Ulaşımda harekete geçirecek sorular – İrfan Batur


Son zamanların en dikkat çekici haberlerinden birisi şüphesiz İDO’nun İstanbul’da iç hat seferlerini durduracağı haberiydi. Haber kamuoyundan pek çok tepki aldı. Ancak bunlar çoğunlukla “özelleştirme” bağlamıyla sınırlı kaldı. İstanbul’un bir metropol olarak işlevini yerine getirmede her geçen gün daha da yetersiz hâle geldiği herkesin malumuyken, binlerce insanın kullandığı bu hatların ansızın iptal edilmesini özelleştirme bahsi ile sınırlamak milyonlarca kentliye haksızlık olacaktır. Aksine mevzunun geniş çaplı ve bütüncül bir nazarla incelenmesi gerekmektedir.
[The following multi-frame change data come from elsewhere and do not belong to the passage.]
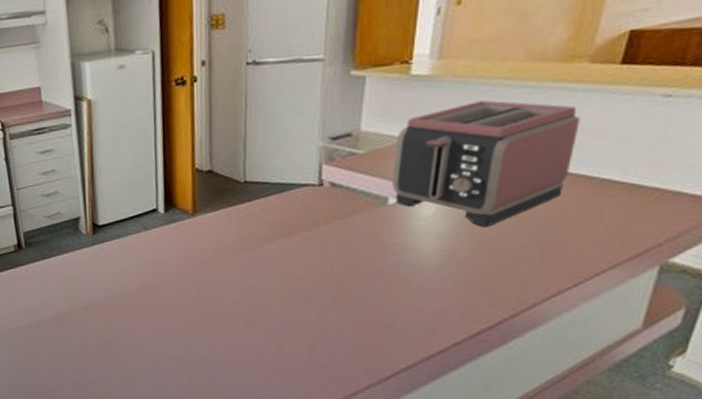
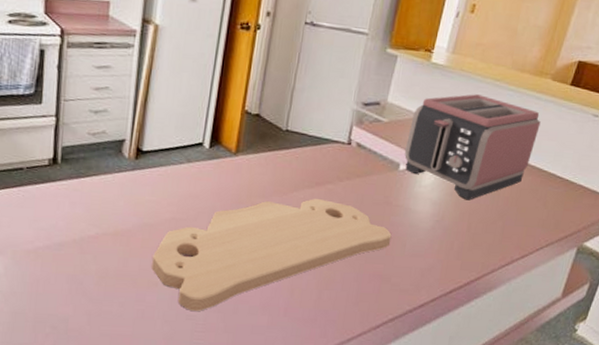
cutting board: none [127,249,390,375] -> present [152,199,392,312]

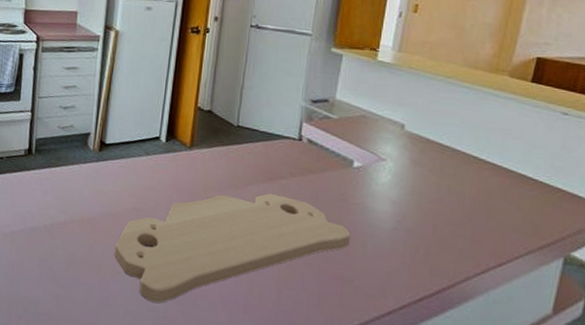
toaster: present [405,94,541,201] -> none [358,91,503,201]

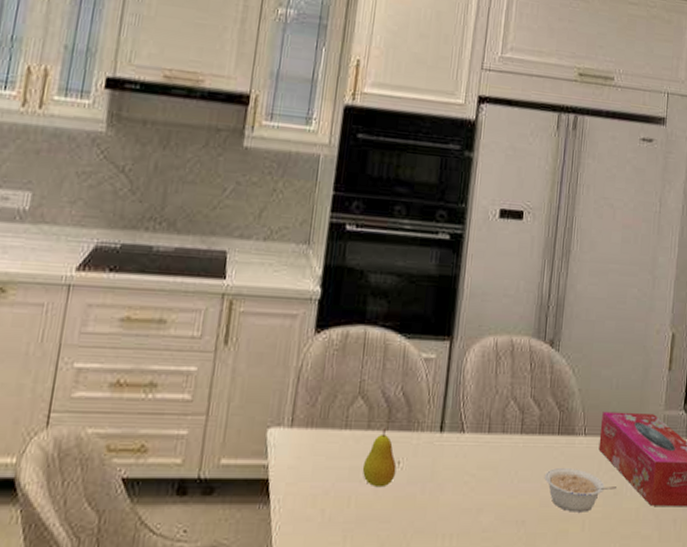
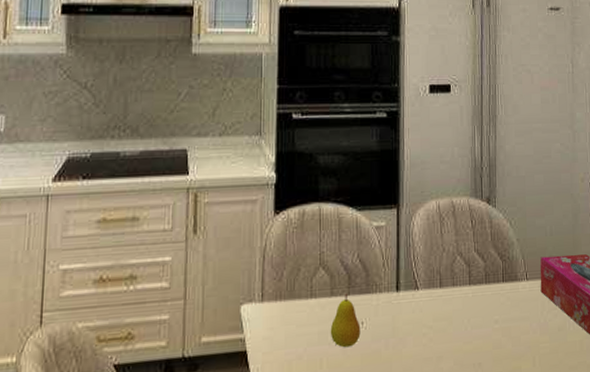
legume: present [544,468,616,512] -> none [494,311,560,351]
Öncelikle, habere dair bildiklerimizi kısaca özetlemekte yarar var. İstanbul Büyükşehir Belediyesi bünyesinde 1987 yılında kurulan İDO zaman içerisinde İstanbul’da şehir içi ve şehirler arası ulaşımın önemli unsurlarından biri haline gelmişti. Öyle ki, İDO 2011 yılında TASS (Tepe-Akfen-Souter-Sera) ortak girişim grubuna devredildiğinde bu özelleştirmenin iki taraf için de hayli kârlı olduğu o dönem sıkılıkla dile getirilmişti. Ne var ki gelinen noktada işlerin pek de beklenildiği gibi gitmediği ortaya çıktı. Firma “kârlılığın düşmesi” sebebiyle bazı hatlarda seferlerini durduracağını açıklarken mevcut duruma nasıl gelindiğini ise kamuoyuna yaptığı açıklamada detaylarıyla izah etti.
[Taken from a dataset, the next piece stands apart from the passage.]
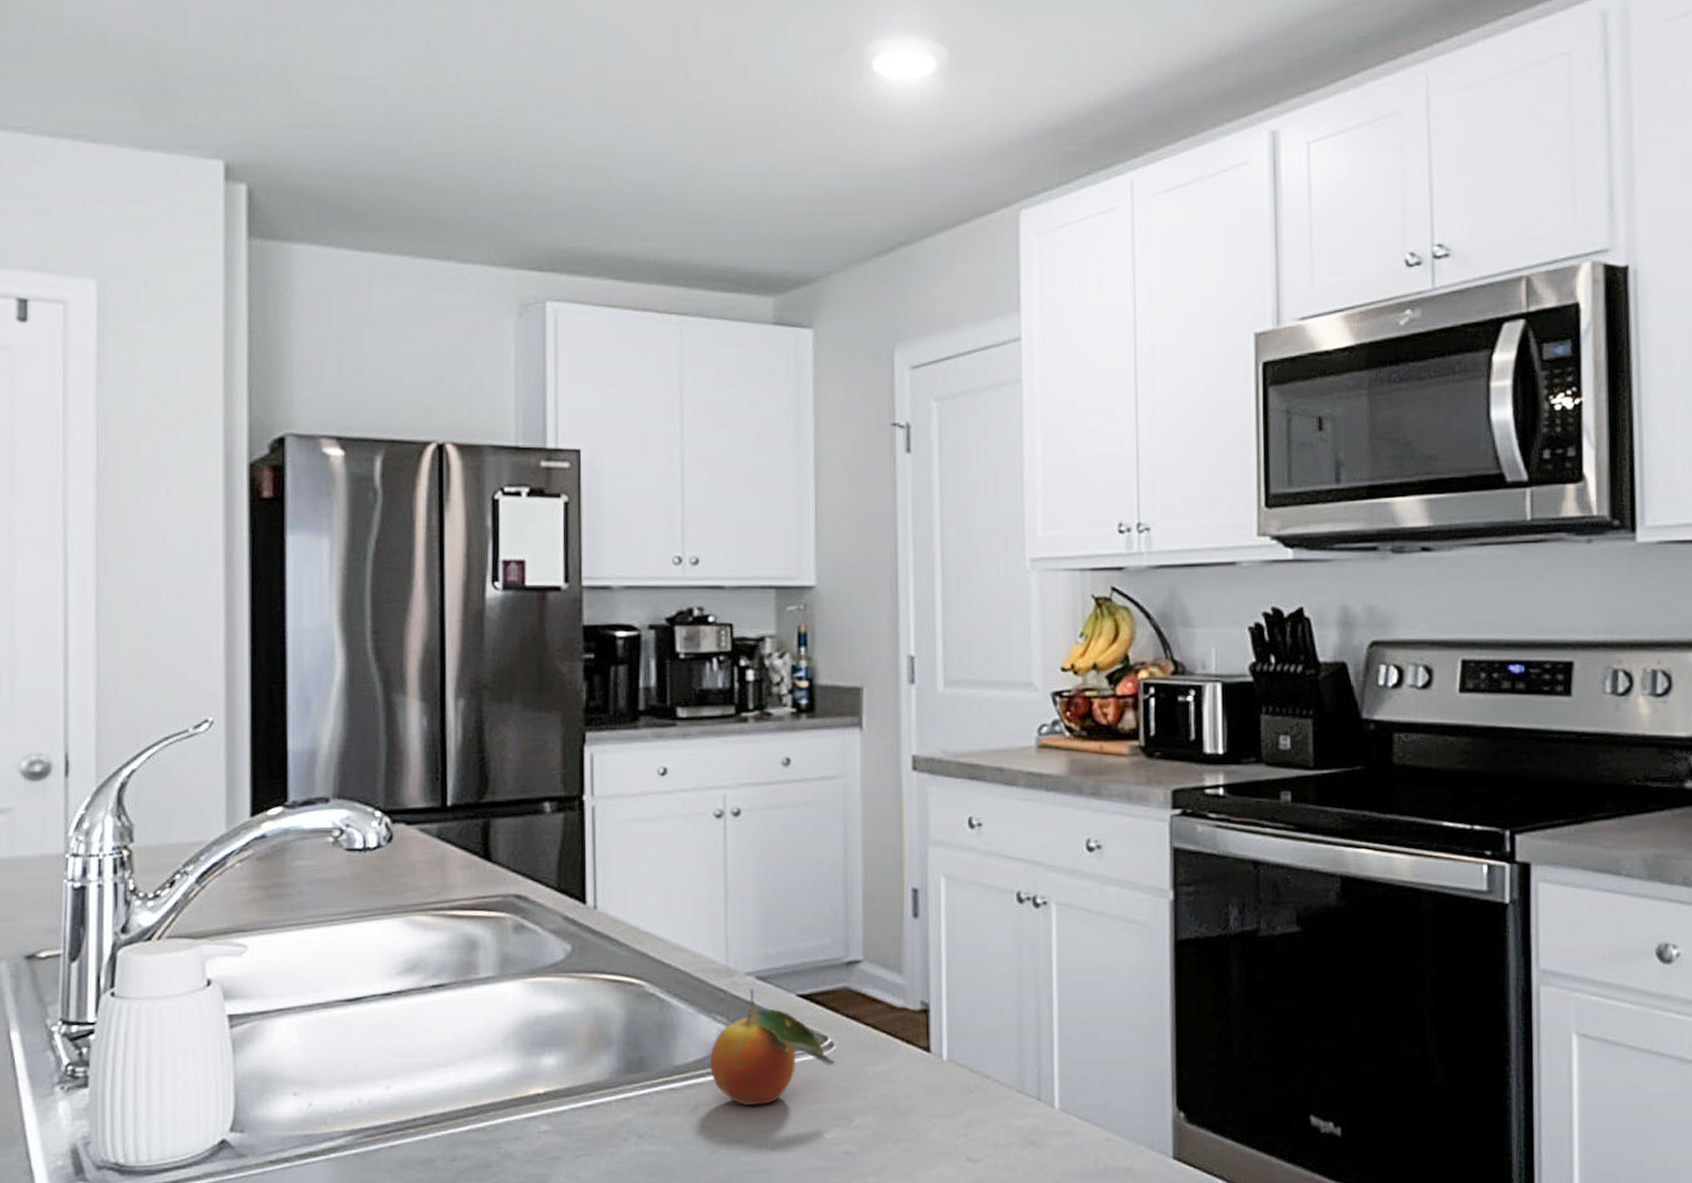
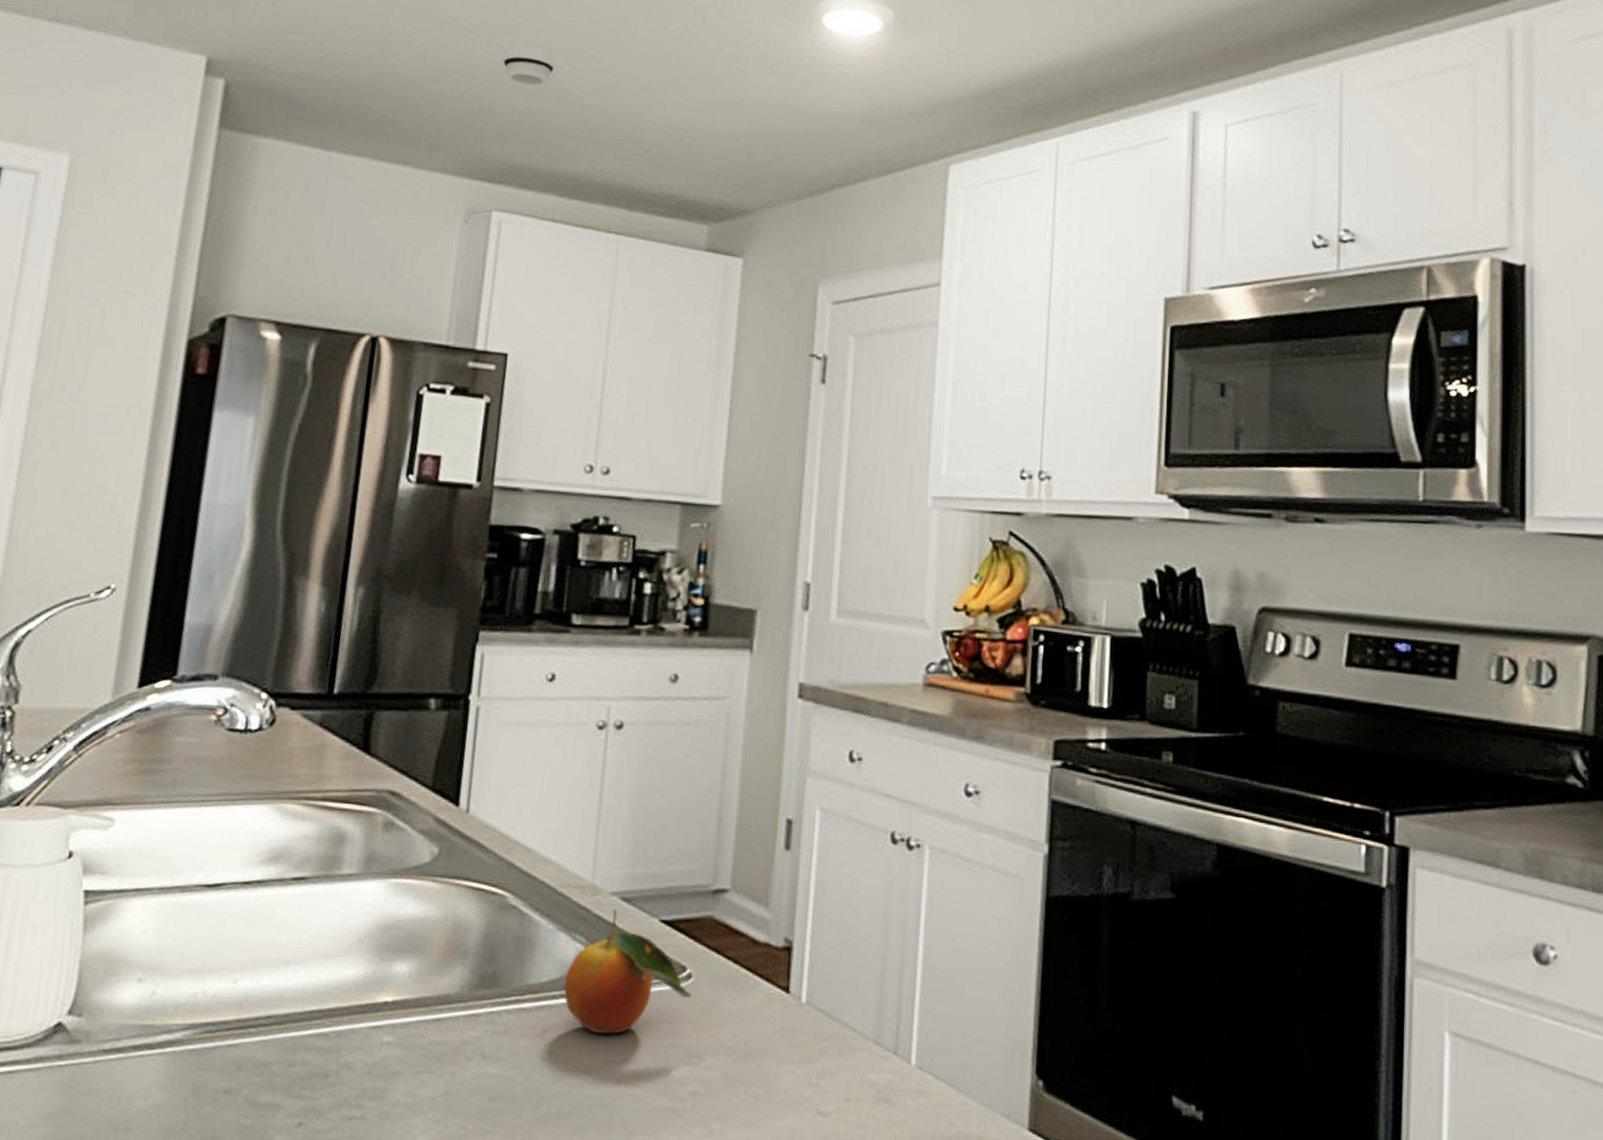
smoke detector: none [538,120,594,162] -> present [503,44,555,86]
Açıklamaya göre firmanın öngörülerinin birçoğu farklı nedenlerle gerçekleşmemiş. Firmaya verilen sözler tutulmadığı gibi birtakım hatlarda kasıtlı olarak zarara uğratılmış. İzmit ve Bursa Büyükşehir Belediyeleri destekli yeni kurulan firmalar haksız rekabete yol açarken başlatılan hukuki mücadelelerden de istenilen hızda sonuç alınamamış. Neticede ise firmanın bu hatlarda hizmet vermeyi durdurmasından başka bir seçeneği kalmamış.

Gelinen noktayı son yıllarda giderek artan hukuksuzluk ve keyfilik çerçevesinden değerlendirmek veyahut da sağlık ve eğitim gibi temel ihtiyaçlardan olan ulaşımın kâr edilmesi gereken bir alan olarak görülmesi başka bir yazının konusu; bu nedenle geçiyorum. Haber bağlamında asıl üzerinde durulması gereken husus; İstanbul’da ulaşımın seyri ve artık İstanbullular için yaşamın iyice katlanılmaz hale geldiği şehirdeki yönetim garabetidir.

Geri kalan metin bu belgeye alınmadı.